A experiência protagonizada pelo líder católico foi, sem sobra de dúvida, singular. Como assinala Godoy, palavras são pouco para descrever a magnificência contida nas imagens e sons (e também no silêncio) transmitidos mundialmente na ocasião de celebração da chamada indulgência plenária aos católicos. O impacto do espetáculo transcende o círculo do catolicismo, se espraiando e se manifestando através de múltiplas sensações entre pessoas das mais diversas religiões e crenças. A escolha do papa de trazer para o cenário objetos ritualísticos carregados de sentido simbólico também contribuiu fortemente no fenômeno da celebração, conotando proteção em momentos difíceis, como explica Godoy. De modo geral, o vazio circunstancial observado na transmissão da missa, tanto no que se refere à ausência de público quanto no que toca o sentimento de incertezas e inseguranças frente à pandemia, produz uma gama de sensações das mais diversas, sensações que dificilmente poderiam ser expressas verbalmente, como Godoy deixa claro.
O texto ronda sentimentos acerca do vazio instalado no rito de cerimônia.
Esse vazio foi materalizado não somente através do ambiente, mas também através da ausência de relações sociais, agora substituído por relações virtuais, consequentemente, evidenciando o vazio existencial que se instalou no contexto da pandemia.

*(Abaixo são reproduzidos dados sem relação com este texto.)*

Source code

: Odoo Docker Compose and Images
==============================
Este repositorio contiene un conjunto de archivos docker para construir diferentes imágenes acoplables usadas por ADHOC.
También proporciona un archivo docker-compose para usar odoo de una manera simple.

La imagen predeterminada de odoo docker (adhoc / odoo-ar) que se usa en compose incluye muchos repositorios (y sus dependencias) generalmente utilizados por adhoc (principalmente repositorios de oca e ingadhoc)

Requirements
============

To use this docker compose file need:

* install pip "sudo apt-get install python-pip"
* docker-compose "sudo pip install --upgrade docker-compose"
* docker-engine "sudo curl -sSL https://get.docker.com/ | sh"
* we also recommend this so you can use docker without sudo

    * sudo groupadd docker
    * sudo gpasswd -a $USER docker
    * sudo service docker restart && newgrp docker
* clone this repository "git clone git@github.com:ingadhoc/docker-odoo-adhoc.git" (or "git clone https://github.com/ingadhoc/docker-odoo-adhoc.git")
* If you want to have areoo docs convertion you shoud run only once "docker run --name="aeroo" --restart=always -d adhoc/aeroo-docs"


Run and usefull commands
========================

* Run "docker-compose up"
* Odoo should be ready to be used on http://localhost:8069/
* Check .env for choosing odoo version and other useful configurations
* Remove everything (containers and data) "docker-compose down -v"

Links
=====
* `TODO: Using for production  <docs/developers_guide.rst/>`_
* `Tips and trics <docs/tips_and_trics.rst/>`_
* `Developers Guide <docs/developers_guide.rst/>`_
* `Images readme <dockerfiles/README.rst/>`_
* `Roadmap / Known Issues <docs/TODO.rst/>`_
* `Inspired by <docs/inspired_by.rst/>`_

Achei a cerimônia muito impactante exatamente por conseguir, mesmo que virtualmente, produzir uma densidade aos sentimentos não só acerca do ambiente da igreja católica, quanto uma reflexão sobre o momento em que vivemos.
O texto ajuda a pensar nessas imagens tão impactantes não apenas do ponto de vista de seus significados mas também do de sua construção imagética. Enquanto produto estético, materializam um discurso de oximoros simbólicos sobre o momento atual: o silêncio grita e o vazio obstrui. Ver o “papa do povo” como “um ponto branco caminhando no meio do nada” serve, desta forma, como síntese audiovisual da gravidade da crise pandêmica. Godoy destaca, no entanto, o processo de produção do produto estético, que envolve tanto as decisões cinematográficas específicas da live quanto a milenar construção de uma imagética católica que permite que seus símbolos alcancem até as pessoas não religiosas de diversos lugares do mundo. Ao que parece, quase nada ali é contingente, mas sim planejado em minúcias. A partir do duplo movimento que o texto permite captar podemos entender melhor o quanto a legitimidade de imagens como as da Igreja Católica faz com que sejam instrumentos eficazes de intervenção pública, sobretudo em contextos de temor generalizado como o presente.